Let’s turn for a few moments away from the narratives of negativity and dysfunction, of crisis and emergency. Instead, let’s point to and ponder alternative narratives that round off the story of public education in North Carolina.
At Enloe Magnet High School in Wake County, a team of nine students recently won a $10,000 grant to pursue their inventive idea to improve screening for cervical diseases. The Enloe students were among 10 teams across the United States selected by the Lemelson-MIT Program at the Massachusetts Institute of Technology.
“Most cervical cancer deaths occurring in developing nations are due to lack of diagnostic facilities and personnel,” says the MIT program in explaining the goal and significance of further Enloe research.
“The Enloe High School InvenTeam seeks to approach this lack of healthcare by designing a menstrual hygiene product that can utilize naturally discharging menstrual blood (menses) to screen for cervical diseases. To adopt menses as a diagnostic medium, the team will invent a low-cost, lab-free, and easy-to-use product sufficient for collecting, sampling, and, ultimately, analyzing life-threatening diseases.”
Enloe became a gifted-and-talented magnet school in 1980-81, among the early magnets established in the Wake County Public School System. The school of 2,346 students is known for its annual student-run charity ball and for its splendid musical productions. You can read the article — of professional quality — on the MIT grant in the student Eagle’s Eye publication.
Another North Carolina high school has won the top national ranking from U.S. News for 2023-24. The Early College at Guilford placed first among nearly 18,000 schools across the nation. U.S. News based its ranking on six factors, including state assessments and preparation of students for college.
This early college is a relatively small school of 196 students, who earn both a high school diploma and college credits. It operates as a partnership of the Guilford County Schools and Guilford College, a private liberal arts institution.
“Because of this partnership,” U.S. News observes, “the curriculum is writing intensive, and students in the ninth and 10th grade take honors and Advanced Placement courses. Students in 11th and 12th grade take college courses with undergraduates taught by college professors, including organic chemistry, linear algebra, modern art, health economics and more.”
Early colleges in North Carolina originated two decades ago as the centerpiece of Gov. Mike Easley’s “Learn and Earn” initiative. North Carolina now has 134 Cooperative Innovative High Schools, most of which are early colleges. Of these high schools, 118 are connected with community colleges, 11 with campuses of the University of North Carolina system, and five with independent colleges, including Guilford College.

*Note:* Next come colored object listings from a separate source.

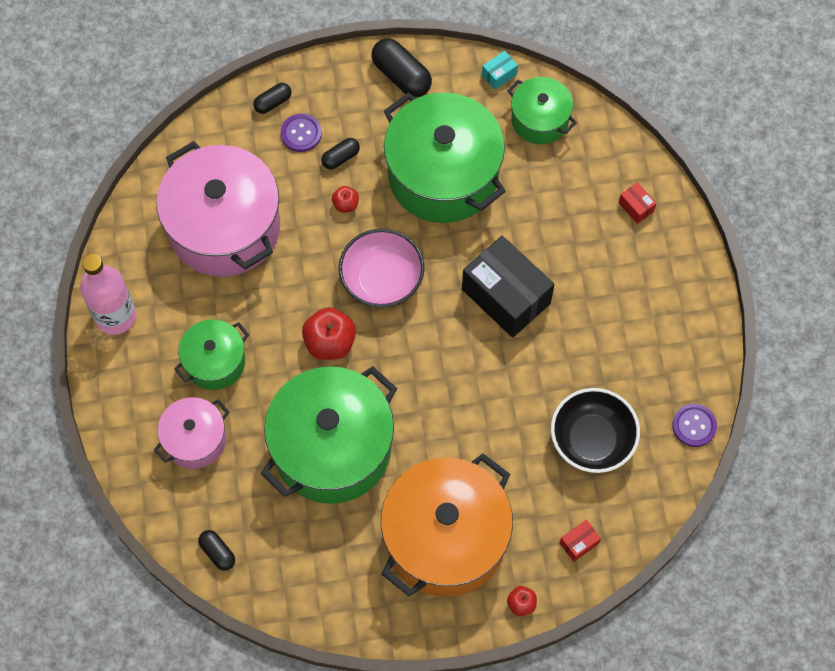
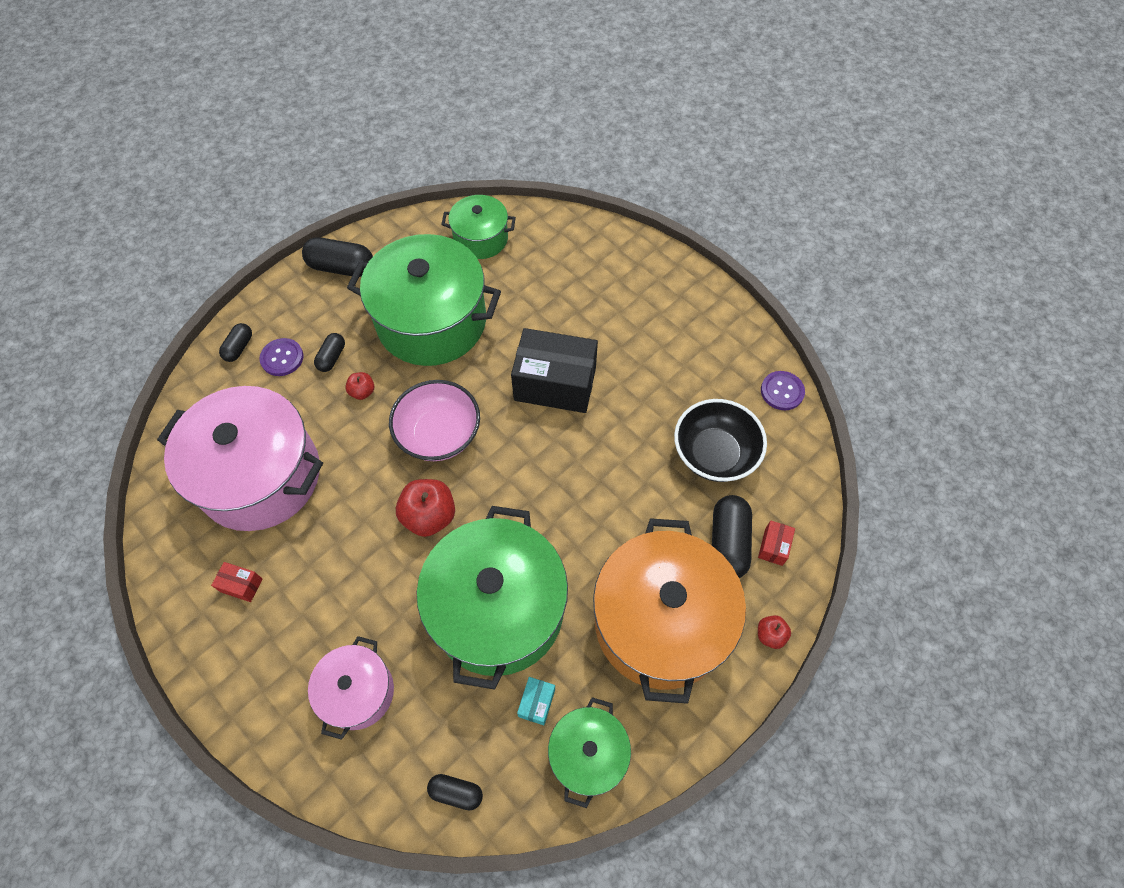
camera: 35 degrees left, 5 degrees down
(115, 316) = (198, 624): pink bottle -> none
(215, 362) = (329, 603): green pot -> green pot (588, 754)
(499, 75) = (423, 224): turquoise box -> turquoise box (536, 703)
(545, 516) = (728, 543): none -> black capsule
(636, 207) = (605, 259): red box -> red box (241, 585)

While early colleges have spread across the nation and serve as a North Carolina success story, two recent initiatives offer the promise of spinning off best practices. In 2016, the General Assembly established laboratory schools to be run by nine UNC campuses to promote evidence-based teaching and school leadership.
Beginning in the 2017-18 school year, the State Board of Education allowed the use of the “restart” model as a turn-around tactic for low-performing schools. Restart schools get administrative flexibility akin to public-funded charter schools.
“Among 148 schools in the first five cohorts of schools, which had adopted the restart model through the 2021-22 school year, 109 of them, or 74%, had either met or exceeded their growth goals under the state’s accountability measures,” the state board’s newsletter reports.
In addition to lab and restart schools, North Carolina now has more than 40 public schools with STEM designation. They include not only such lighthouses as the N.C. School of Science and Math and the STEM Early College at NC A&T State University but also two schools in Surry County and three in Greene County among several in rural districts.
In 2010, the North Carolina Science, Mathematics and Technology Center pushed for the development of STEM criteria. The state board and the Department of Public Instruction designate schools that meet STEM standards.
To cite such examples of student achievement and institutional strengthening is not to downplay the seriousness of what’s happening in and to public education. Too many schools with teaching vacancies. Not enough bus drivers. Post-pandemic lag in reading and math. A state budget not likely to pay teachers as professionals or to put North Carolina on steady path to a sound basic education for all.
Still, even at this fraught moment, it’s worth telling a fuller story of public education. North Carolina educators and students will succeed in schools dedicated to and supported for success.
Editor’s Note: Shailen Fofaria is part of the student team at Enloe High School. Shailen is Rupen Fofaria’s son.